A new, small study reveals that going to sleep after exposure therapy for spider phobia tends to make the treatment more effective.
The study involved 66 spider-phobic women who watched a video of a spider 14 times. The participants were randomly divided into different groups to either watch the video every two hours or every 12 hours, and either in the morning or evening, or after spending a night sleeping or a full day awake.
The researchers also sounded off a loud noise during some of the videos and then measured the participants’ palm sweat in response.
Overall, women who managed to get a good night’s sleep after watching the spider videos — before being shown the spiders again — were less likely to rate the spider high on a scale of “fearfulness, disgust, and unpleasantness,” according to the Harvard Gazette.
On the other hand, subjects who stayed awake for 12 hours after watching the spider videos and were then shown the videos again at the end of the day exhibited a stronger stress response.
There was no evident difference in reaction between participants who viewed the spider videos in the morning or the evening.
“Thus, sleep following exposure therapy may promote retention and generalization of extinction learning,” the researchers wrote in the study.
The researchers added that REM sleep in particular could be responsible for the effect.

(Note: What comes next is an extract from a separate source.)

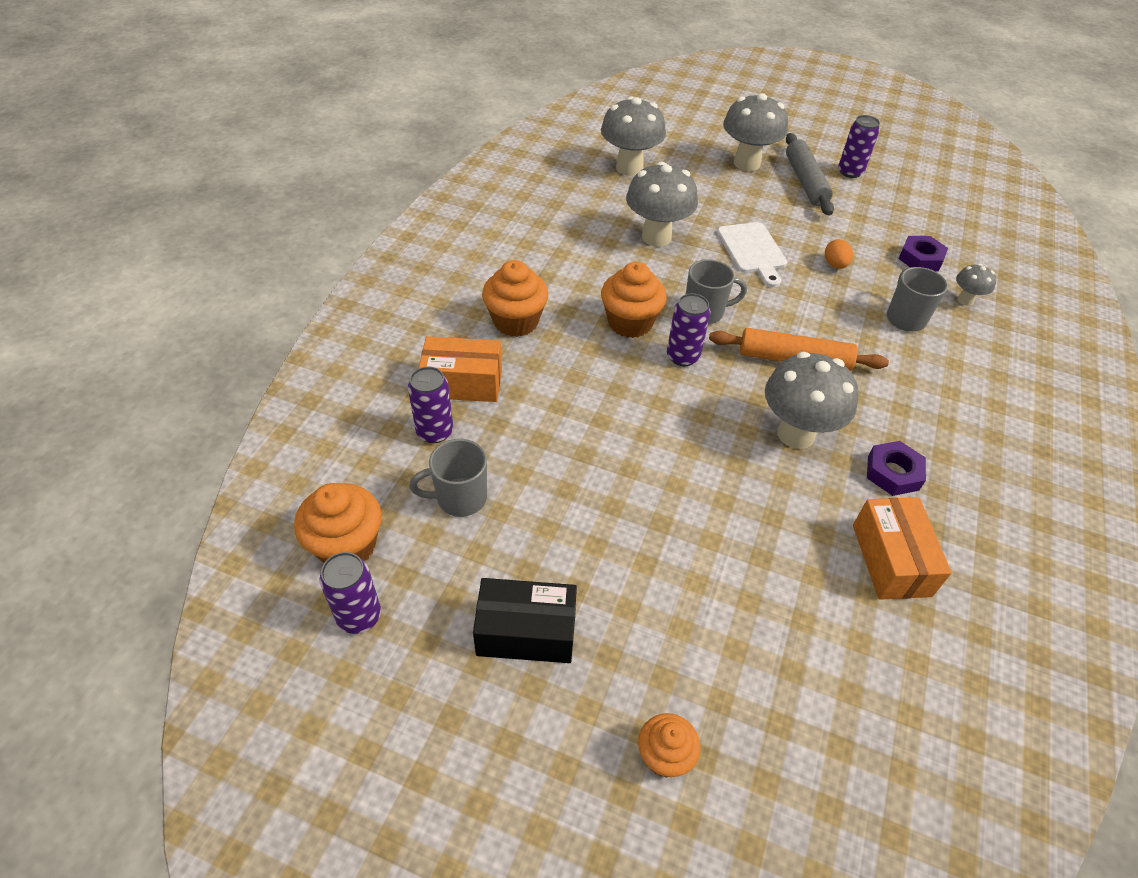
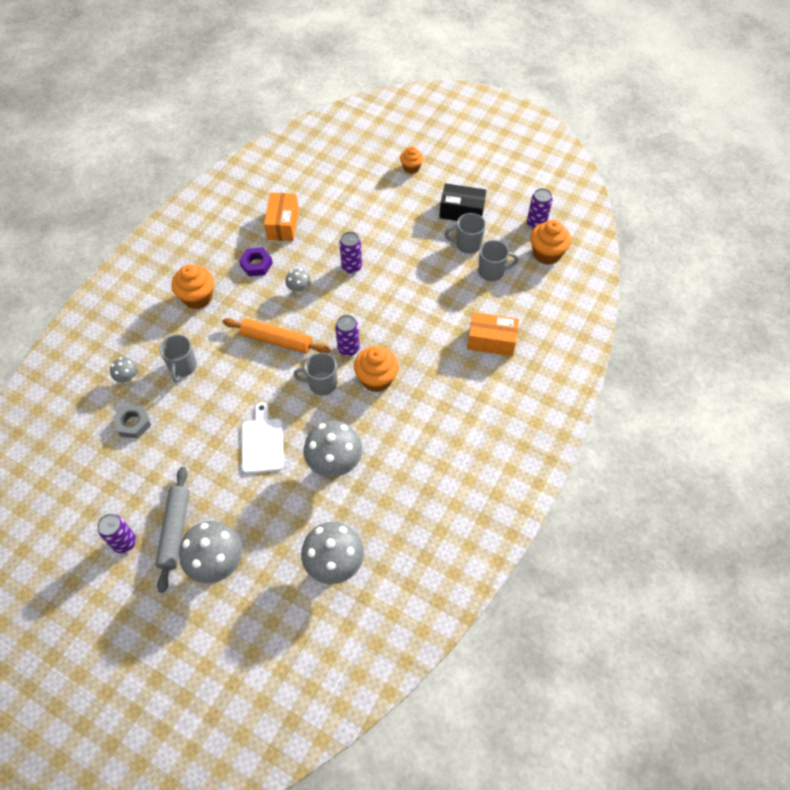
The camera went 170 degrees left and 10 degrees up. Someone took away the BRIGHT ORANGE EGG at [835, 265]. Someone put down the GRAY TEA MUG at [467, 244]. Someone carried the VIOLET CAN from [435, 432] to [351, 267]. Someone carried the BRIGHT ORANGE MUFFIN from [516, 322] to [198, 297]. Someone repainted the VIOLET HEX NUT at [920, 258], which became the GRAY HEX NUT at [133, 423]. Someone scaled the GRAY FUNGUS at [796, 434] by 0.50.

Recently, a Proceedings of the National Academy of Sciences study showed that severely arachnophobic adults who participated in just one session of therapy experienced brain changes that allowed them to hold a tarantula in their hands. The effect lasted six months after the therapy session.
“Before treatment, some of these participants wouldn’t walk on grass for fear of spiders or would stay out of their home or dorm room for days if they thought a spider was present,” study researcher Katherina Hauner, Ph.D., postdoctoral fellow in neurology at Northwestern University Feinberg School of Medicine, said in a statement.
“But after a two or three-hour treatment, they were able to walk right up and touch or hold a tarantula. And they could still touch it after six months,” Hauner said.
The study is published in the Journal of Psychiatric Research.